### Given request A
Answer these questions from the potential difference thread:
(i) What value did the asker find for the electric potential energy?
(ii) What speed did the asker get after taking the electron's initial speed to be zero?
(iii) By what letter is E_kinetic usually represented?
### Given request B
Copy the stretch of the potential difference thread from "when dealing with" through "for nuclear physicists)", renaming "E_kinetic" to "E_kin" throughout.

### Text shown
□ □ □ □

POTENTIAL DIFFERENCE AND ELECTRIC POTENTIAL

Question

I want help with this question about electrical energy and capacitance The question:- Find the change in electric potential energy associated with the electron as it goes on from x =0.120 m to x= - 0.180 m. I've found the electric potential energy it's about -7.20×10^-17J

The next part of this question is find by use conservation of energy the electron’s speed at x= -0.180m. The answer is 4.5% of the speed of light which is 1.35×10^7. I couldn't understand the answer of this question I considered the initial speed of the electron is zero then I got 1.25×10^7m/s which is not correct Please I want an idea about this problem

Dick S. · Accepted Answer

when dealing with particle physics of ions and electrons being accelerated in electromagnetic

fields it is customary to keep the units in eV's and use the relativistic equations for conservation

of energy:

E_total = E_kinetic + E_rest

In this equation:

E_kinetic is usually represented by T (just old school tradition for nuclear physicists)

□ □ □ □

### Record extracts
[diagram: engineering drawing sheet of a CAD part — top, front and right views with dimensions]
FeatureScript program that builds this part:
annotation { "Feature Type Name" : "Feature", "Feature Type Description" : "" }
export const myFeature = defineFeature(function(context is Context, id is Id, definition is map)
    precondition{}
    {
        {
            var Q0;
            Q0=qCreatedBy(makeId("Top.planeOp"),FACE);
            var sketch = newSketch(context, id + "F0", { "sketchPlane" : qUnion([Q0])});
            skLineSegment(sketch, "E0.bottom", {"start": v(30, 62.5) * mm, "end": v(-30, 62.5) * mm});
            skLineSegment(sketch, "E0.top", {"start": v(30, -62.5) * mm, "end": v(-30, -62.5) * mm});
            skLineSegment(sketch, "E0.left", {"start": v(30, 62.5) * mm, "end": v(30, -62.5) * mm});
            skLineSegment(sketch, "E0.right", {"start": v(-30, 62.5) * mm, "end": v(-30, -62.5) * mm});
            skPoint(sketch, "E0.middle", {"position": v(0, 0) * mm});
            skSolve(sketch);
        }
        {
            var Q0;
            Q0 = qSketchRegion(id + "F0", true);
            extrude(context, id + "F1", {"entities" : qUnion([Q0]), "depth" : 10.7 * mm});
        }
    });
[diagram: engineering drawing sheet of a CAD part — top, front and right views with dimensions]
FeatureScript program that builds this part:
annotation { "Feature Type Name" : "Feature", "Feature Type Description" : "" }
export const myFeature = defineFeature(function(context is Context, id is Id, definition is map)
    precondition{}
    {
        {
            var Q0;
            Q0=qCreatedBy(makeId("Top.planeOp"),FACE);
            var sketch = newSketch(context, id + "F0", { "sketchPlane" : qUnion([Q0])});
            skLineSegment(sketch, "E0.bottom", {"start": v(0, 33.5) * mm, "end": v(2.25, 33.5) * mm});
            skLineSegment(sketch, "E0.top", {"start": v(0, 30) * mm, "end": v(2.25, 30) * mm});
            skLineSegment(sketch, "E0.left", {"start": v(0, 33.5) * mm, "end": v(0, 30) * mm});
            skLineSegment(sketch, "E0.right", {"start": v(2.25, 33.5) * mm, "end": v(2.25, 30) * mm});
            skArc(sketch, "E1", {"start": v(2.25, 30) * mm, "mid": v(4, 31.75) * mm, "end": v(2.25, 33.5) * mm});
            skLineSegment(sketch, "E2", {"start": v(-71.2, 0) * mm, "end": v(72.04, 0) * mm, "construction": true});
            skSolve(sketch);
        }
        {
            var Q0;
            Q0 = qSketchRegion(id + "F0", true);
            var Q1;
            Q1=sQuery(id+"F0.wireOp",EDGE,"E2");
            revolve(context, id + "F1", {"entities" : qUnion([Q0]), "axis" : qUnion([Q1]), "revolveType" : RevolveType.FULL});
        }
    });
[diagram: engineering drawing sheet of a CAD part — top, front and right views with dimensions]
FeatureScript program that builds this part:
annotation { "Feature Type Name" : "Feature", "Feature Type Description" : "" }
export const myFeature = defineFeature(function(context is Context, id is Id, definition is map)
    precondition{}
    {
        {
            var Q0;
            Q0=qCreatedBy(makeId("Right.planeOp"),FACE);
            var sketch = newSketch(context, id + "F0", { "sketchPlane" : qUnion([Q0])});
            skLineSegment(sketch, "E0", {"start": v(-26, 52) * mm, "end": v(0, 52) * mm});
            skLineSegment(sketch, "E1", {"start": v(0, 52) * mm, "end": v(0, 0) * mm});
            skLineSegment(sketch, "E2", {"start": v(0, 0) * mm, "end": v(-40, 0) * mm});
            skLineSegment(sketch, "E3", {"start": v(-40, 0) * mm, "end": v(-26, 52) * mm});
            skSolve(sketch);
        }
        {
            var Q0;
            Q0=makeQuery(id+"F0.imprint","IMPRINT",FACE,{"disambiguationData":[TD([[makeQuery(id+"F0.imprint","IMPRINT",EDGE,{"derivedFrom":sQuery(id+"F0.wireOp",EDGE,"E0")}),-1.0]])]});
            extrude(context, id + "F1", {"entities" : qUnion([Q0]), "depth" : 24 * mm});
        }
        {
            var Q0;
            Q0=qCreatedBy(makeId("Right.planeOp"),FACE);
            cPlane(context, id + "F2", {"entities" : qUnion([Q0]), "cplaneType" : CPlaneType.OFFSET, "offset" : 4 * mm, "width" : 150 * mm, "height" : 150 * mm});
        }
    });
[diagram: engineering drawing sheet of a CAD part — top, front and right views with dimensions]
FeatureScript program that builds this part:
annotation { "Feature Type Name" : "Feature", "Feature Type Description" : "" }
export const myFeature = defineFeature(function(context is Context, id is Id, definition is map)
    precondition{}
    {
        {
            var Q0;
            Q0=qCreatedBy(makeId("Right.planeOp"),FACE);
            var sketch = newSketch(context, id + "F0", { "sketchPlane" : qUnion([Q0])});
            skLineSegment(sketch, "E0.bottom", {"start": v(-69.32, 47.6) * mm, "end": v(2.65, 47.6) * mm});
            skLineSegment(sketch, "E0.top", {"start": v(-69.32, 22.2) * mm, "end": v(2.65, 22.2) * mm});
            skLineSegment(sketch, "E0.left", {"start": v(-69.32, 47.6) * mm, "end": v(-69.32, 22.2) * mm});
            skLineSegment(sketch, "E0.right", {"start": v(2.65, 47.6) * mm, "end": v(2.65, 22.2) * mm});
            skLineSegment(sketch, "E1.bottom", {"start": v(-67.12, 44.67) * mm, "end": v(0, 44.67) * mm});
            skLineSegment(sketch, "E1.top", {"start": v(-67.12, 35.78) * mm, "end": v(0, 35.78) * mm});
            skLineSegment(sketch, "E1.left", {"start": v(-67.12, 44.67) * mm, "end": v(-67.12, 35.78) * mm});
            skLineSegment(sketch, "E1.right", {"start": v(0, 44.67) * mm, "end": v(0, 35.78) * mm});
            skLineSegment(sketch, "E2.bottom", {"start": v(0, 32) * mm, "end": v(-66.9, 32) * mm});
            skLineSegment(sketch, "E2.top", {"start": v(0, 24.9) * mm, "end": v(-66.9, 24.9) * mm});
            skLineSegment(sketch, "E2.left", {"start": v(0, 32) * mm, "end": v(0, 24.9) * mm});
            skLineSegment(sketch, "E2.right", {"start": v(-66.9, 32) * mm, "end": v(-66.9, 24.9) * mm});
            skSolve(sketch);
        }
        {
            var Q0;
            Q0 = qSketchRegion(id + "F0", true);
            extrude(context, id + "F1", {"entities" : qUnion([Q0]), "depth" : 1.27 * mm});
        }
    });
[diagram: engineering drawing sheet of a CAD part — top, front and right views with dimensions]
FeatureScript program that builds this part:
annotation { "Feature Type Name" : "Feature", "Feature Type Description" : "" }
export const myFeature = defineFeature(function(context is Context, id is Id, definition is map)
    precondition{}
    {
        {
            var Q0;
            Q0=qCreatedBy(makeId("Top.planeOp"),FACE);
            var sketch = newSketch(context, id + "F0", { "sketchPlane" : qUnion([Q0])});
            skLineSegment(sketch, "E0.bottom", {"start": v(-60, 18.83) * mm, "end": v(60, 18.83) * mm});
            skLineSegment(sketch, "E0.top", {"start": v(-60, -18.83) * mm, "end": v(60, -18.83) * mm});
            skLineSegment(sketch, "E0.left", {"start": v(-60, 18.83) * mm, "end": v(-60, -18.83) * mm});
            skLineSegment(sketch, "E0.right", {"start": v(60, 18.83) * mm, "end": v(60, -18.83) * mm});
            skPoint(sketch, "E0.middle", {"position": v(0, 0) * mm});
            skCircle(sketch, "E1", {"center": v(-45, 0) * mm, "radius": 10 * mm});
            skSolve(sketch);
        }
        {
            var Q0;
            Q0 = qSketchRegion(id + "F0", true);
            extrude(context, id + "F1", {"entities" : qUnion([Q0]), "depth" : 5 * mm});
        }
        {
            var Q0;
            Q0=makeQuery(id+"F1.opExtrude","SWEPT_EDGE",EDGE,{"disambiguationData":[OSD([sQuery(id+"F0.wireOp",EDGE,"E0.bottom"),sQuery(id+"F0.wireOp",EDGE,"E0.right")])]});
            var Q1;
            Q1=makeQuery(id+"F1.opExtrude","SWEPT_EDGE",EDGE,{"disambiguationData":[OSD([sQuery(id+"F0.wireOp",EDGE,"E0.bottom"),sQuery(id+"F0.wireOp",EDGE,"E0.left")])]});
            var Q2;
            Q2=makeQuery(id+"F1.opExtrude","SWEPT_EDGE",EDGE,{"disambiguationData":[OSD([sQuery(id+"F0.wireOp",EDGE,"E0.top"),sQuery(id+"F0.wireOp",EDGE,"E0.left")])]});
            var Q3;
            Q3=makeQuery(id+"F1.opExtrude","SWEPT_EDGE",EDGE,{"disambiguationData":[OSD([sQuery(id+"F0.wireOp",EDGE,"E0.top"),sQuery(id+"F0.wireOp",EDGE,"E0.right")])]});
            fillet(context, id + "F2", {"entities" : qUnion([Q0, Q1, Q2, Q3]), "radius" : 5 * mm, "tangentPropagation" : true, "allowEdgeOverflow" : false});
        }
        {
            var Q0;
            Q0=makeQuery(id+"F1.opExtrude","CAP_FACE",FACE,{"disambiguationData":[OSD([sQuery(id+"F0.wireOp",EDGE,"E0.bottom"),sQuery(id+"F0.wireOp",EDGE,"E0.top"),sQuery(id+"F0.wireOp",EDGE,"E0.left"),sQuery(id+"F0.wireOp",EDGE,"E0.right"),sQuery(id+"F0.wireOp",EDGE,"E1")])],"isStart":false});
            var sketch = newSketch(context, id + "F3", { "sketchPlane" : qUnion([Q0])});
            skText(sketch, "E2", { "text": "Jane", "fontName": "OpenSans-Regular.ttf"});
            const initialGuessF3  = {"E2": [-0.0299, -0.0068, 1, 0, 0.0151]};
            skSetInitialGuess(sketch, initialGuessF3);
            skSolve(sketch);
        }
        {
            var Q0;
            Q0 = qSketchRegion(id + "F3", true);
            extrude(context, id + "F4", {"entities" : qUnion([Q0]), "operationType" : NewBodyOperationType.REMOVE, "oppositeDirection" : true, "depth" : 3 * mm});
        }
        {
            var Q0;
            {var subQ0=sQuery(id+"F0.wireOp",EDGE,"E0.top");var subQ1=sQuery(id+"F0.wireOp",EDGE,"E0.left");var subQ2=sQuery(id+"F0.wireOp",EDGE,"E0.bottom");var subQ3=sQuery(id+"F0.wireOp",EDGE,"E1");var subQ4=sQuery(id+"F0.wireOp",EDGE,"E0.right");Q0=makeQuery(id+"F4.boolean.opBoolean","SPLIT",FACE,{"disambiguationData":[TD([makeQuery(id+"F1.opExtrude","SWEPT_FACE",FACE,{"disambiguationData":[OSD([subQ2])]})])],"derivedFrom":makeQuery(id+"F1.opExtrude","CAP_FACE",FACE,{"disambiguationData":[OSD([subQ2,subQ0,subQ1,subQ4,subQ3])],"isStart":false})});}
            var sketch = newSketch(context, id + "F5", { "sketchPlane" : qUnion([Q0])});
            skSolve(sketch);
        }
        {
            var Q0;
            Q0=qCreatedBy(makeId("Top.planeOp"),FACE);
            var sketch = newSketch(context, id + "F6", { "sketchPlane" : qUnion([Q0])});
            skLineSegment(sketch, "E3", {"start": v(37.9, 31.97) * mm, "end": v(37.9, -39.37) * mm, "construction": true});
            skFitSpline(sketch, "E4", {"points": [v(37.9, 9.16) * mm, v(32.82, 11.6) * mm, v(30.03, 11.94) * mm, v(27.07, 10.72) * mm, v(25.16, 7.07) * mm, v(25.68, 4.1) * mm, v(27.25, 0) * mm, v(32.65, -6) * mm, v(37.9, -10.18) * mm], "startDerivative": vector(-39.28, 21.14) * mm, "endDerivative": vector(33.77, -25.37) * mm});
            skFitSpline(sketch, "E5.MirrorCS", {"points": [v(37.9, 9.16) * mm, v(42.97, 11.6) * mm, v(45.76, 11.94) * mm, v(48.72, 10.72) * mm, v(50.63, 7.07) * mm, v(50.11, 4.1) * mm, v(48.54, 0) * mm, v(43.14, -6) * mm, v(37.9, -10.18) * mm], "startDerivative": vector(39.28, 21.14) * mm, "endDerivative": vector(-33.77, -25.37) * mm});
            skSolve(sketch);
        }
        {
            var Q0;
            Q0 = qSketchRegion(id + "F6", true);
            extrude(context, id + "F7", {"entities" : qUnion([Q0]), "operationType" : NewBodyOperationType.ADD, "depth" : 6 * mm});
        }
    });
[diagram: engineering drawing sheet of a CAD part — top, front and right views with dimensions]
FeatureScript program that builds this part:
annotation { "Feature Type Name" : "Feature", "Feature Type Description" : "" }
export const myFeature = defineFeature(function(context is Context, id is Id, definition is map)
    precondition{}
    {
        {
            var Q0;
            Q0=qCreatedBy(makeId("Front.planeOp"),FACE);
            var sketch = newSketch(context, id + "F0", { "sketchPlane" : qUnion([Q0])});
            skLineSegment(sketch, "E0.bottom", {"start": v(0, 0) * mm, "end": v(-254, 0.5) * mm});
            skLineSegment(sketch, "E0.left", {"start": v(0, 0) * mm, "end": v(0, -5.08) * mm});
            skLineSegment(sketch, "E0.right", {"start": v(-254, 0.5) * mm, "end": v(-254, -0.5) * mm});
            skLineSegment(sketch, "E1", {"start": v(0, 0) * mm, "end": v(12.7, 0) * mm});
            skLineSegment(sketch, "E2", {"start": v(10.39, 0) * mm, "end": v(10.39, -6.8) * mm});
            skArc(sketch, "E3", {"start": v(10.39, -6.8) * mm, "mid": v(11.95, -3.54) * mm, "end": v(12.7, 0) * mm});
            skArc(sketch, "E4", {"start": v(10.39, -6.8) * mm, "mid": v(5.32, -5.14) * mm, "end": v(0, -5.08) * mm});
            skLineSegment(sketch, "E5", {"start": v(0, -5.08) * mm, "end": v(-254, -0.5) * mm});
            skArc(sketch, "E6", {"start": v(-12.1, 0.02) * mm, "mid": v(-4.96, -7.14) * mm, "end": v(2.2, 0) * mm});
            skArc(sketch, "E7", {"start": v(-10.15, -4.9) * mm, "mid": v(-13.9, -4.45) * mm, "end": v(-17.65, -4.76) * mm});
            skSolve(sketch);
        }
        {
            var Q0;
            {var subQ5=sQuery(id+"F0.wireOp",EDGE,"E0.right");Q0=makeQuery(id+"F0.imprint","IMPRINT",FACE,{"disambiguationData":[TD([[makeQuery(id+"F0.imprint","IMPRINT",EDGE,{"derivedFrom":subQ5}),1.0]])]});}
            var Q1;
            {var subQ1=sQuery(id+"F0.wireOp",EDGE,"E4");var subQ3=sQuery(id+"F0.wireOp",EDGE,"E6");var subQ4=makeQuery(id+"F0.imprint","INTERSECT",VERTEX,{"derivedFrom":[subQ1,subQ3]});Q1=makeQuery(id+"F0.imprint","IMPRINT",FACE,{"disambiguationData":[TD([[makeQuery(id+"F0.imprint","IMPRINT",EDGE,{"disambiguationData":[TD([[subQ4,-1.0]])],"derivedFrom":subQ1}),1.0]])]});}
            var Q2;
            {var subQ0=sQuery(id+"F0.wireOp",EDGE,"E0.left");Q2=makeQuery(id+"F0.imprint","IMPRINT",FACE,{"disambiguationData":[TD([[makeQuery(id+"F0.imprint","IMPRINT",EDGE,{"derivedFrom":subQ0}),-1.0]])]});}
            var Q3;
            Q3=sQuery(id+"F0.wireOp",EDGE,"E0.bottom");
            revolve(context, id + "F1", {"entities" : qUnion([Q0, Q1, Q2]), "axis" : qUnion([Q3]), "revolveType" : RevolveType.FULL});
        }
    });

□ □ □ □

### Written solution A
(i) About -7.20×10^-17 J
(ii) 1.25×10^7 m/s
(iii) T

### Written solution B
when dealing with particle physics of ions and electrons being accelerated in electromagnetic

fields it is customary to keep the units in eV's and use the relativistic equations for conservation

of energy:

E_total = E_kin + E_rest

In this equation:

E_kin is usually represented by T (just old school tradition for nuclear physicists)